Print every line of the data word for word.

DATASET ENTRIES >>
━━━━━━
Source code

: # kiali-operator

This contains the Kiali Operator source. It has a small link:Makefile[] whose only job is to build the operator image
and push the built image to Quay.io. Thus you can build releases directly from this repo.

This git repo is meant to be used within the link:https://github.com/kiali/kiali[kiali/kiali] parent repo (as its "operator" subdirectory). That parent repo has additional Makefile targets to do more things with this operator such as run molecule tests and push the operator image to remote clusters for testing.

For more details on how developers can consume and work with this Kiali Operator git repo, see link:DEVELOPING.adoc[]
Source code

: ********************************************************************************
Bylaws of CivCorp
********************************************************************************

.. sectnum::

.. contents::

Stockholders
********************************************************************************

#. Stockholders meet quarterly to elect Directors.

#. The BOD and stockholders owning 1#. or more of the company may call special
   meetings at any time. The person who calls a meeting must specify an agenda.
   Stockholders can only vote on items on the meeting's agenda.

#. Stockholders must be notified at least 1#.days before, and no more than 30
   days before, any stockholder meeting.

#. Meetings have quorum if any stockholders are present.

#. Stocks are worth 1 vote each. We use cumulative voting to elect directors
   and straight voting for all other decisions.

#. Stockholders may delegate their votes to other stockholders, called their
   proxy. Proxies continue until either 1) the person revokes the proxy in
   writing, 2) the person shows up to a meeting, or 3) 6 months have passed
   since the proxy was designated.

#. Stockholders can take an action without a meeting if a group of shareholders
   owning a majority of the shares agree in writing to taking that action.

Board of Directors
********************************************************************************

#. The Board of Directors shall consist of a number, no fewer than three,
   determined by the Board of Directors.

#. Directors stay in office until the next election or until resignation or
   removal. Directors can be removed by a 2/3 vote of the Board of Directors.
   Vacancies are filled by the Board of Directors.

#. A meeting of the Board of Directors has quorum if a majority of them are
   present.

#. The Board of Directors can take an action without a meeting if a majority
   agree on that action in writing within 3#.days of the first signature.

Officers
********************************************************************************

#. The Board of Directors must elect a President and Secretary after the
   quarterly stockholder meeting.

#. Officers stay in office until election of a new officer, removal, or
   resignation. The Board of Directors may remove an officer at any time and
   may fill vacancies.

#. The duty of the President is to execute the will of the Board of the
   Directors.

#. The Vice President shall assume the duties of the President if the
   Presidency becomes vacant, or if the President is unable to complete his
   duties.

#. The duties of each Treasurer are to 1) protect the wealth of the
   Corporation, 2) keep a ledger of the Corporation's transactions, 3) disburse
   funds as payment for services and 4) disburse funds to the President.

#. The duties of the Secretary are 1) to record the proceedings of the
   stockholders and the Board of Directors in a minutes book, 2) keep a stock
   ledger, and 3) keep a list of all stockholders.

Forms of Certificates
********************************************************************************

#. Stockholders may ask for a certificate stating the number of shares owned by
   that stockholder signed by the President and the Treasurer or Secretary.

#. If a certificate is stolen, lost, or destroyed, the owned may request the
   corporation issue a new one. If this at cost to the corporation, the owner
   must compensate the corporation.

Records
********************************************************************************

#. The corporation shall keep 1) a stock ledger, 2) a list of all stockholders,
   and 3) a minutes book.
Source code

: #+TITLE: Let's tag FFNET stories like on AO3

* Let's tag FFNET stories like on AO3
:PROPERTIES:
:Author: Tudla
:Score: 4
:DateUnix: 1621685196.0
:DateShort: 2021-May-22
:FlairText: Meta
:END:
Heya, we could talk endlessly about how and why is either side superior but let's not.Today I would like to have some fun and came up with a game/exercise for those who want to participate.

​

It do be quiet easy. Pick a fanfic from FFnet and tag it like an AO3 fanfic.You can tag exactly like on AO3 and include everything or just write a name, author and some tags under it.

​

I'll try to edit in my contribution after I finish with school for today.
━━━━━━
SOLUTION >>
Source code

: # kiali-operator

This contains the Kiali Operator source. It has a small link:Makefile[] whose only job is to build the operator image
and push the built image to Quay.io. Thus you can build releases directly from this repo.

This git repo is meant to be used within the link:https://github.com/kiali/kiali[kiali/kiali] parent repo (as its "operator" subdirectory). That parent repo has additional Makefile targets to do more things with this operator such as run molecule tests and push the operator image to remote clusters for testing.

For more details on how developers can consume and work with this Kiali Operator git repo, see link:DEVELOPING.adoc[]
Source code

: ********************************************************************************
Bylaws of CivCorp
********************************************************************************

.. sectnum::

.. contents::

Stockholders
********************************************************************************

#. Stockholders meet quarterly to elect Directors.

#. The BOD and stockholders owning 1#. or more of the company may call special
   meetings at any time. The person who calls a meeting must specify an agenda.
   Stockholders can only vote on items on the meeting's agenda.

#. Stockholders must be notified at least 1#.days before, and no more than 30
   days before, any stockholder meeting.

#. Meetings have quorum if any stockholders are present.

#. Stocks are worth 1 vote each. We use cumulative voting to elect directors
   and straight voting for all other decisions.

#. Stockholders may delegate their votes to other stockholders, called their
   proxy. Proxies continue until either 1) the person revokes the proxy in
   writing, 2) the person shows up to a meeting, or 3) 6 months have passed
   since the proxy was designated.

#. Stockholders can take an action without a meeting if a group of shareholders
   owning a majority of the shares agree in writing to taking that action.

Board of Directors
********************************************************************************

#. The Board of Directors shall consist of a number, no fewer than three,
   determined by the Board of Directors.

#. Directors stay in office until the next election or until resignation or
   removal. Directors can be removed by a 2/3 vote of the Board of Directors.
   Vacancies are filled by the Board of Directors.

#. A meeting of the Board of Directors has quorum if a majority of them are
   present.

#. The Board of Directors can take an action without a meeting if a majority
   agree on that action in writing within 3#.days of the first signature.

Officers
********************************************************************************

#. The Board of Directors must elect a President and Secretary after the
   quarterly stockholder meeting.

#. Officers stay in office until election of a new officer, removal, or
   resignation. The Board of Directors may remove an officer at any time and
   may fill vacancies.

#. The duty of the President is to execute the will of the Board of the
   Directors.

#. The Vice President shall assume the duties of the President if the
   Presidency becomes vacant, or if the President is unable to complete his
   duties.

#. The duties of each Treasurer are to 1) protect the wealth of the
   Corporation, 2) keep a ledger of the Corporation's transactions, 3) disburse
   funds as payment for services and 4) disburse funds to the President.

#. The duties of the Secretary are 1) to record the proceedings of the
   stockholders and the Board of Directors in a minutes book, 2) keep a stock
   ledger, and 3) keep a list of all stockholders.

Forms of Certificates
********************************************************************************

#. Stockholders may ask for a certificate stating the number of shares owned by
   that stockholder signed by the President and the Treasurer or Secretary.

#. If a certificate is stolen, lost, or destroyed, the owned may request the
   corporation issue a new one. If this at cost to the corporation, the owner
   must compensate the corporation.

Records
********************************************************************************

#. The corporation shall keep 1) a stock ledger, 2) a list of all stockholders,
   and 3) a minutes book.
Source code

: #+TITLE: Let's tag FFNET stories like on AO3

* Let's tag FFNET stories like on AO3
:PROPERTIES:
:Author: Tudla
:Score: 4
:DateUnix: 1621685196.0
:DateShort: 2021-May-22
:FlairText: Meta
:END:
Heya, we could talk endlessly about how and why is either side superior but let's not.Today I would like to have some fun and came up with a game/exercise for those who want to participate.

​

It do be quiet easy. Pick a fanfic from FFnet and tag it like an AO3 fanfic.You can tag exactly like on AO3 and include everything or just write a name, author and some tags under it.

​

I'll try to edit in my contribution after I finish with school for today.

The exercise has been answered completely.